Swarthmore College, which recently topped The Princeton Review’s list of best value private colleges in the nation, has been the subject of a complaint to the Department of Education for allegedly under-reporting sexual assaults on campus and discouraging victims from formally reporting incidents at all.

The complaint states that the school has frequently violated the Clery Act, a federal law that mandates accurate and immediate reporting of all incidences of crime and potential security threats, as well as requiring all students to be notified of each occurrence. Failure to do so results in a $35,000 penalty per violation. The 12 students who filed the complaint have stated that the school administration has routinely “intimidated and discriminated” students who have spoken out about the violations to the Clery Act.

Swarthmore president Rebecca Chopp has said that the school has yet to receive the complaint from the Department of Education, which was filed on Thursday, but will “fully cooperate” with the Clery Commission should they choose to investigate the school.

“Swarthmore takes extremely seriously all allegations of sexual assault and other forms of sexual misconduct, encourages reporting of these incidents, and investigates all such allegations,” Chopp said. “We strive continually to improve our community and hold ourselves accountable for creating a culture that has zero tolerance for any form of sexual assault or abuse.”

On Monday, prior to the filing of the complaint, Swarthmore announced it had launched their own external investigation of their sexual assault policies.

“Based on the significant concerns that students have raised about sexual misconduct on our campus, and, in particular, about how sexual assault cases are handled, I have decided to seek an external review of all of our policies, procedures, and sanctions related to sexual misconduct,” wrote Chopp in an email to students. “This review will begin as soon as possible and will continue into the fall in order to ensure that students have every opportunity for input.”

Sophmore Mia Ferguson, who is one of the 12 students who helped file the complaint against Swarthmore, has said that she’s happy to see Swarthmore attempt to change its policies “in theory,” but points to testimonials  in the complaint which detail skepticism from the school in regards to whether the incidents had actually taken place.
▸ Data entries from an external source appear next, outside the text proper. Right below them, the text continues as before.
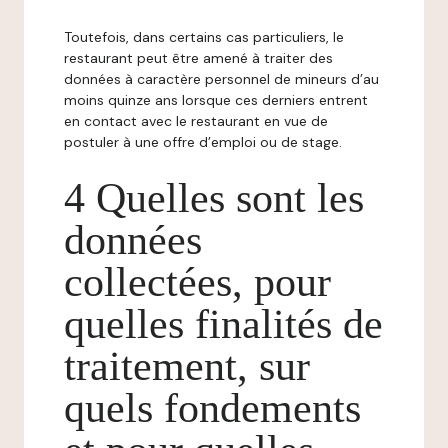
Toutefois, dans certains cas particuliers, le
restaurant peut être amené à traiter des
données à caractère personnel de mineurs d’au
moins quinze ans lorsque ces derniers entrent
en contact avec le restaurant en vue de
postuler à une offre d’emploi ou de stage.
4 Quelles sont les
données
collectées, pour
quelles finalités de
traitement, sur
quels fondements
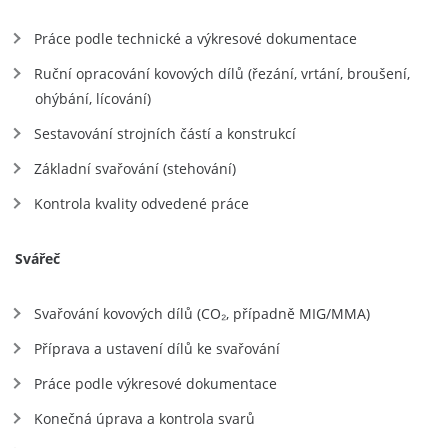
Práce podle technické a výkresové dokumentace
Ruční opracování kovových dílů (řezání, vrtání, broušení,
ohýbání, lícování)
Sestavování strojních částí a konstrukcí
Základní svařování (stehování)
Kontrola kvality odvedené práce
Svářeč
Svařování kovových dílů (CO₂, případně MIG/MMA)
Příprava a ustavení dílů ke svařování
Práce podle výkresové dokumentace
Konečná úprava a kontrola svarů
In Ferguson’s case, her attempts to get an anonymous log to simply report her assault at all took months after originally speaking to resident advisers and administration officials, leading her to believe that the school’s faculty and staff either did not understand the requirements of the Clery Act or ignored them completely.

“I want the claim of support to be true not just on the face of things, but true behind closed doors, too,” Ferguson said.

The complaint also comes after the recent controversy at the school on the alleged atmosphere surrounding sexual misconduct within the school’s Greek system. A number of anonymous chalkings began appearing at the school that accused fraternities of harboring “serial rapists,” as well as anonymous op-eds in the school’s student newspaper from students claiming to have been raped by fraternity members. The controversy culminated in a campus referendum on whether or not to remove fraternities and sororities from the college entirely, which ultimately failed to pass.

Last week, Chopp sent out an email in regards to the anonymous accusations against the fraternities, saying ”sharp and targeted anonymous postings (of any kind, posted anywhere) are antithetical to building a community of trust.”

According to sophomore Hope Brinn, this response to the rape accusations was a step too far, saying that it showed how the school was more concerned over the negative publicity caused by the word “rape” rather than dealing with incidents of rape, leading to the 12 students enlisting the help of Annie Clark and Andrea Pino, the students at the University of North Carolina at Chapel Hill who filed a similar Clery Act complaint with the DoE earlier this year.

“Ultimately, the goal is not to throw the college under the bus [and] not to destroy the reputation,” said Brinn. “We, as students, love Swarthmore. That’s why we’re pushing for change, because everyone deserves to feel safe and validated.”